**Excerpted text**
——

He can’t eat the rook because queen can check mate next to bishop (if he eats rook with pawn), or white queen will take black queen (if he eats white rook with black rook) for the checkmate. If black queen eats white queen, then white rook eats black rook for check mate. It’s freakin beautiful
For anyone who did not understand the resignation, here is the explanation. Despite anything that Magnus does, he still finds himself facing a forced checkmate sequence. At 3:23 , if he plays Qe7 putting his Queen in front of the white Rook, which allows him to delay checkmate the longest by sacrificing his Queen (longest sequence of checkmate in three moves including Qe7), White Rook captures the black Queen with Rxe7. Black King has no escape square to go to, so he has to either play Rxe7 capturing the white Rook with his Rook, giving up the critical defensive position at e8, in which case White puts the black King in check by playing Qf8+, forcing him to defend with the only move that he has, bringing his Rook back to e8 and White wins by capturing the black Rook with Qxe8#. Or if the black Rook does not give up e8 and black King claims the white Rook with Kxe7 instead, White activates the other Rook to put the black King in check with Re1+, leaving the black King with only one safe square to retreat to: back to the d8 square. White will then checkmate Black with Rxe8#. At the point when Magnus resigns, he had 4 options of countering the attack worth considering but all were ultimately worthless. Other than Qe7, two other moves result in forced checkmate in one move. Black Queen cannot capture the white Queen as Qxg7 from black results in Rxe8# after white Rook captures the black Rook. Black pawn at f7 cannot capture the white Rook as it is also blocking white Queen from gaining access to important d7 square, so black fxe6 results in Qd7#. The last option which leads to checkmate in two moves is if black Rook chooses to capture white Rook. Somewhat similar to how the first option of Qe7 ended in checkmate. Black Rxe6 is followed by Qxf8+ from White. And checkmate follows with Black Re8 and White Qxe8#.
I saw the last move ok, but had to take my time to calculate all 3 possible variations like 30 sec. He insta saw all of them, like 1 sec max. God damn.

——

**To do**
A. Check each statement against the chess commentary, answering yes or no and quoting the words that decide it: (i) Apart from Qe7, two other moves lead to a forced checkmate in one move. (ii) If the black pawn on f7 takes the white Rook, White mates with Qxe8#. (iii) When Magnus resigns, he had four options worth considering for countering the attack.
B. From the chess commentary, extract the passage from "I saw the last" up to and including "max. God damn.".
C. Write what comes next in the chess commentary, picking up after its final sentence.

[Records from a data collection]
——

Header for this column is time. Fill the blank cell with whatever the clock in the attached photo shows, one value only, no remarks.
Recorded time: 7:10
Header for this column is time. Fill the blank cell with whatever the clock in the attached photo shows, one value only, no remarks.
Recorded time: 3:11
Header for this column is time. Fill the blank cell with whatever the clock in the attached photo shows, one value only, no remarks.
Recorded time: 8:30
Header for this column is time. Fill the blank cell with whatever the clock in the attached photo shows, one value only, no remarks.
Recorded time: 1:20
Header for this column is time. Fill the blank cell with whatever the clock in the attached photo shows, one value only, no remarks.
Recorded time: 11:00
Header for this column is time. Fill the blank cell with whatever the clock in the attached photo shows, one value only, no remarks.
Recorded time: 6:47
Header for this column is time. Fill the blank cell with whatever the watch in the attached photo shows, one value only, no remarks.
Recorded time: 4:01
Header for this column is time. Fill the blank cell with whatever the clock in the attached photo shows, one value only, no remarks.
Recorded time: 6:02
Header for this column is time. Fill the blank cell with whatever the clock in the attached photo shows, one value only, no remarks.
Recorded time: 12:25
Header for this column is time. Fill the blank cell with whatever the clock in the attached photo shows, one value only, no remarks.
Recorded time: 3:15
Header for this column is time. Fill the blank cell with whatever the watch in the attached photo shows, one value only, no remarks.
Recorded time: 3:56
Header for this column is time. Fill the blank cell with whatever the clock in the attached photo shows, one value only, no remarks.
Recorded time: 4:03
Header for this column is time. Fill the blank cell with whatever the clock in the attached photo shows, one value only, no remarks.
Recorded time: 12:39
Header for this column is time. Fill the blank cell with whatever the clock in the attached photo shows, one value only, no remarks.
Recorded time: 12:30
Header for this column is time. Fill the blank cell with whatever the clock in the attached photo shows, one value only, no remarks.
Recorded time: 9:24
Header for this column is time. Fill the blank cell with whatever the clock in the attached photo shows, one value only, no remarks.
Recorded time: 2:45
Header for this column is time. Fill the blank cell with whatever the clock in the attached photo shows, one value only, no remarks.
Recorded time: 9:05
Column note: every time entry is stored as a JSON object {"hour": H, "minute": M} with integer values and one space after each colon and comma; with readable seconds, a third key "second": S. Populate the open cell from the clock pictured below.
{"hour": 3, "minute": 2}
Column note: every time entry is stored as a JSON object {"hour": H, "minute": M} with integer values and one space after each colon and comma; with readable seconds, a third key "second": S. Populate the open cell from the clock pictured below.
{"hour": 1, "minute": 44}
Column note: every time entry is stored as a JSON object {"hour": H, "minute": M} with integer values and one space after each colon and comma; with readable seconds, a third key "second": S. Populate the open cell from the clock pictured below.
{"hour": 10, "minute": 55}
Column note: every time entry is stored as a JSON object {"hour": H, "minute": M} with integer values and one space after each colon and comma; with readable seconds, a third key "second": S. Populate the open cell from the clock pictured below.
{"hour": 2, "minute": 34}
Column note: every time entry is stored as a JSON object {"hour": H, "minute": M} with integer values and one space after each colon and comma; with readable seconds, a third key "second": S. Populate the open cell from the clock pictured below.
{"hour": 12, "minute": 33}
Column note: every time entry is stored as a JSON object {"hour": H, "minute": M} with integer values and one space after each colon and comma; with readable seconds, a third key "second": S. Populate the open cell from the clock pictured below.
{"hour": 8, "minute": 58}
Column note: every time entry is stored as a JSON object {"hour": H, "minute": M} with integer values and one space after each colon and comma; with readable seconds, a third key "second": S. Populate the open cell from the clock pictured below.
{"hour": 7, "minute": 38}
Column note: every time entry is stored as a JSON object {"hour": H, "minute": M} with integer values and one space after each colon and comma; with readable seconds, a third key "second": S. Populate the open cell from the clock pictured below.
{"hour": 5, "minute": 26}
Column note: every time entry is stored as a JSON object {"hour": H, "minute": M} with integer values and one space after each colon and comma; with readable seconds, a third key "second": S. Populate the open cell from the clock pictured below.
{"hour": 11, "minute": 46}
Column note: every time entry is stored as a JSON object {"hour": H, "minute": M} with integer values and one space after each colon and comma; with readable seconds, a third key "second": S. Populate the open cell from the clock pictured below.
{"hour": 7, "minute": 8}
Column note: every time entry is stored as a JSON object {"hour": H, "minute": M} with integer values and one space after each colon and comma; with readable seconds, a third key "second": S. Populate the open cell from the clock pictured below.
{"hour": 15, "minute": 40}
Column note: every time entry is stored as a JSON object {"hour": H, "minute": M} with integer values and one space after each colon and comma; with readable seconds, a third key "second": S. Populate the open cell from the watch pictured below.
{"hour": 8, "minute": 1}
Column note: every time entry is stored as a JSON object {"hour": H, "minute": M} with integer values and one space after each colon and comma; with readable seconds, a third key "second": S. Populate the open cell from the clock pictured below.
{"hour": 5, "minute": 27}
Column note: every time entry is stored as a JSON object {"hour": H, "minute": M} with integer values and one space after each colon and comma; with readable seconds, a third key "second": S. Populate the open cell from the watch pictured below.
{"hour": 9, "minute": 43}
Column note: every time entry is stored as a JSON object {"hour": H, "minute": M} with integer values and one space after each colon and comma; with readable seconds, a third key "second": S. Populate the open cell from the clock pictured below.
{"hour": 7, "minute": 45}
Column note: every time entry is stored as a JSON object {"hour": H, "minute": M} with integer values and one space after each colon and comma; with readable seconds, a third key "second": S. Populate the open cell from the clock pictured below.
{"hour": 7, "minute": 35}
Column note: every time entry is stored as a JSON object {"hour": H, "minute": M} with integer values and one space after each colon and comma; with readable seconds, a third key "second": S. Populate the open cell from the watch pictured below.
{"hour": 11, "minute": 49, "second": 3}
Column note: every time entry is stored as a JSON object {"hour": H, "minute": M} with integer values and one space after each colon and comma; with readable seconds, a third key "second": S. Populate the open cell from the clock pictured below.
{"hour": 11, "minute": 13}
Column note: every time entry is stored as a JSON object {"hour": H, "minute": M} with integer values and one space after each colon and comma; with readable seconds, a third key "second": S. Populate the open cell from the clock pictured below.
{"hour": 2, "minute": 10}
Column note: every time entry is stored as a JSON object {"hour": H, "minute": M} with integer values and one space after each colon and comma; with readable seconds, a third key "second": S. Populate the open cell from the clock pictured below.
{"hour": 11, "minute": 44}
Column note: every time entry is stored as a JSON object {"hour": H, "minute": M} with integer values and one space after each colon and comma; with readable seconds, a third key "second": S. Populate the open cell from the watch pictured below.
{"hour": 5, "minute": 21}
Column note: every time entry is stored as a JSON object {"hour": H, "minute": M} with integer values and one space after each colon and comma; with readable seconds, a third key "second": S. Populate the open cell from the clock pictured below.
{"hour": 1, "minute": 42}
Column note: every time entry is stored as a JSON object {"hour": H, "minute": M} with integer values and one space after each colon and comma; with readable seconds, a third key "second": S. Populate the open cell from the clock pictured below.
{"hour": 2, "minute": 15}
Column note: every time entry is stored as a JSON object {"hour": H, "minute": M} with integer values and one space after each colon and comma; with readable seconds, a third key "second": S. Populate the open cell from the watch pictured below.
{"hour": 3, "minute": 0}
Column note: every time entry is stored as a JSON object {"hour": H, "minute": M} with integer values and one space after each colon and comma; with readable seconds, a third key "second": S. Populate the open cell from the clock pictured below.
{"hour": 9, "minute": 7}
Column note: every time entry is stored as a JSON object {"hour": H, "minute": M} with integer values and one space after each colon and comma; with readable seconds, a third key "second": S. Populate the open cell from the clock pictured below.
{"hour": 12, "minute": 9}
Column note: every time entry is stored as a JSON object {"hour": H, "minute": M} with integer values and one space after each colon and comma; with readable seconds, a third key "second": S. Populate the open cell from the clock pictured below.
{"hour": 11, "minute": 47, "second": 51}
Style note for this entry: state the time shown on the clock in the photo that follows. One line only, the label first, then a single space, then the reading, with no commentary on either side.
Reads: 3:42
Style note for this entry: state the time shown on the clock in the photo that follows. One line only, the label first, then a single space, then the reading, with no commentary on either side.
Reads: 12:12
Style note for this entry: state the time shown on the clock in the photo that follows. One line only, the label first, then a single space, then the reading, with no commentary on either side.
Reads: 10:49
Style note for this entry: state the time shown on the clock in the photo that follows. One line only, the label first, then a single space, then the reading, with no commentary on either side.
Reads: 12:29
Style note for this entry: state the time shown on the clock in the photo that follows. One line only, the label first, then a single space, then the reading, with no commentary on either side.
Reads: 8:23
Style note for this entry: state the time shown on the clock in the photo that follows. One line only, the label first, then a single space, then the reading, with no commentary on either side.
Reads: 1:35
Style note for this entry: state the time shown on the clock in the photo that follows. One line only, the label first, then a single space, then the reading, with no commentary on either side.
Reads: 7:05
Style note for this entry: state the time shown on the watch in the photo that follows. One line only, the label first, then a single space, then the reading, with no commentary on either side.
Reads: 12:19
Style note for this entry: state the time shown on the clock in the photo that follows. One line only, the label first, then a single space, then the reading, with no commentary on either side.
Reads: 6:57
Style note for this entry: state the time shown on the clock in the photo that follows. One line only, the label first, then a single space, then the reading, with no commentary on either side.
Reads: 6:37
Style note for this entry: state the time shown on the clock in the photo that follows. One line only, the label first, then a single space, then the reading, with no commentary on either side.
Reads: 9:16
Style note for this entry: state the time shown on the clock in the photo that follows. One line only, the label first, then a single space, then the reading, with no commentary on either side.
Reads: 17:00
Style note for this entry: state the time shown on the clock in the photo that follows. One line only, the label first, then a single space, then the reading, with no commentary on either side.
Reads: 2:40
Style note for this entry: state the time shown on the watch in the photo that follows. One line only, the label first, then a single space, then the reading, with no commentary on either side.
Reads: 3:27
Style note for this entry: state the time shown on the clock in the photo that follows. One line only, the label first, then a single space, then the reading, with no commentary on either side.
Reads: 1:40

——

**Answers**
A.
(i) Yes: "Other than Qe7, two other moves result in forced checkmate in one move."
(ii) No: "so black fxe6 results in Qd7#."
(iii) Yes: "he had 4 options of countering the attack worth considering"

B.
I saw the last move ok, but had to take my time to calculate all 3 possible variations like 30 sec. He insta saw all of them, like 1 sec max. God damn.

C.
I think he already have a few positions in mind, e.q, he knew he couldn't move the pawn, or else is mate in front of the king, he knew the queen was guarding the rook, etc.
To my mind this totally adds to the class of Carlsen. Impossible expectation that he would win every game, but when he loses, he has learnt to lose with class. Russian school of chess will always be strong.
He didn't always lose with class 😂😂 but yeah like any good chess player he has the proper respect for his opponent to recognize when he's beat and to admire good play from others.
@@DanielH212MC Exactly right, it was why I used the verb, learnt. The true knight persona in him does not come naturally, it has been cultivated. To his credit, he has embraced that cultivation.
not exactly... he's throwing tantrums in tournaments. he's more reserved in online chess, just because results don't really matter much there, it's playing for fun.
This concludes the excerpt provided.